The other day Llibori died, an essential presence who gave character and pride to Sant Feliu. I didn't know him personally, but I stumbled across his tall, paradoxically unassuming figure in the street, with his long, straight hair and mustache. It was more than just seeing the great singer of Quercus, the rock band that played "rock music," founder of the fondly remembered Colla Jacomet, and capable of composing so much. Old fisherman as The Last Habanerawhich it truly was. He sang in Velvet's dark, ironic, and radical style.Knight of the Sorrowful Countenance", was introduced by Jordi Riera, another great singer from Colla Jacomet.
Not long ago, I paid a visit to the cemetery for no particular reason, which is the sensible way to go. I wandered through the archive of unknown ancestors, greeted Juli Garreta, and went to see my family's grave, where I have to move one day, if all goes well. Then I went to my favorite part of the cemetery, the free or neutral cemetery, which I called Gaziel, for non-Catholics, where the Freemasons and freethinkers are buried, the Muslims, Protestants, atheists, Jews… There in a niche we find President Irla, son of his tavern, Caso Romagué, and that of my own father, a man, by the way, so full of zest for life, as if he sensed he would die young. The grave I want to mention is that of the Peric family, buried directly in the ground: Grandfather Peric, an exiled communist; his son, the young Peric; and his son, the young man. The name Peric comes from the tavern they ran, Can Peric. A few meters further on, also on the ground, is the grave of the Cal Canari family, another tavern. The name came from the owner's excellent singing. Artists like Librio were bound to emerge from this world.

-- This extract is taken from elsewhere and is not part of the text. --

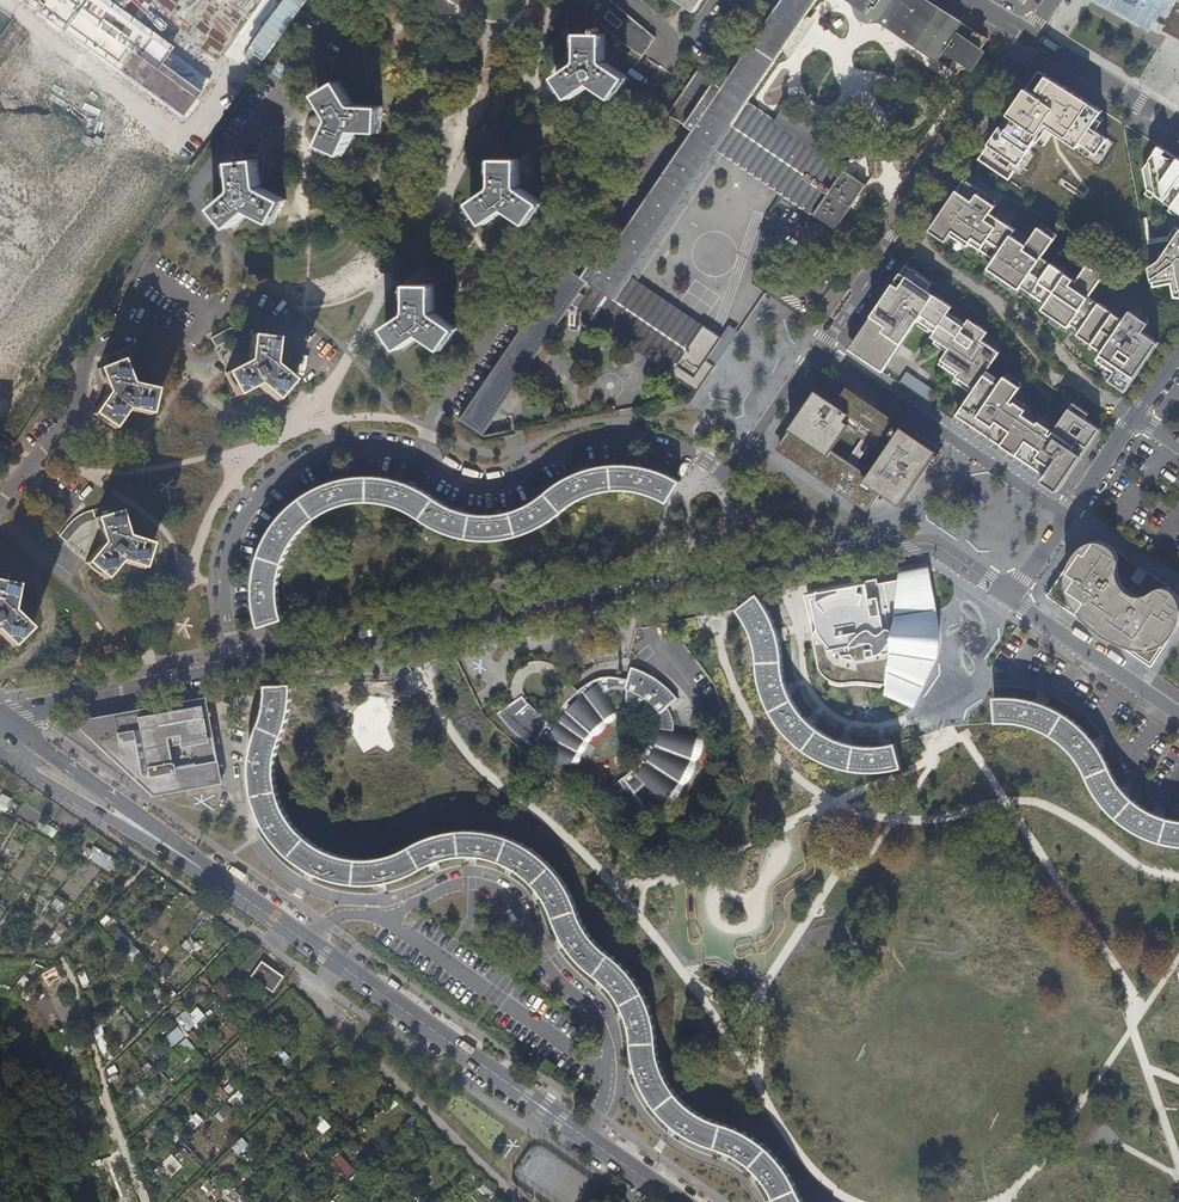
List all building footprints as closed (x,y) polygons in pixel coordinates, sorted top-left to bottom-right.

In the cemetery, you can hear the birds in the cypress, pine, and pygmy owl trees, and from the nearby woods. It's no wonder so many tavern regulars, so full of life and so open, are buried in the most welcoming part of the cemetery. I feel at home here, me, with a grandmother from the L'Empordanesa tavern and a grandfather from Cal Sabre, me who grew up in a bar in Platja d'Aro. My friend Núria also rests in the Perico family grave, she died before her poor parents, beautiful, empathetic, so pleasant and smiling in the portrait on her tombstone, wearing a hat and with one hand under her chin, as if to remind us of her philosophical vocation.
In times of columbariums, who wouldn't envy being able to honor the word burialIn this privileged cemetery? It's so pleasant to burrow among the dead like a worm, with the advantage of still being alive.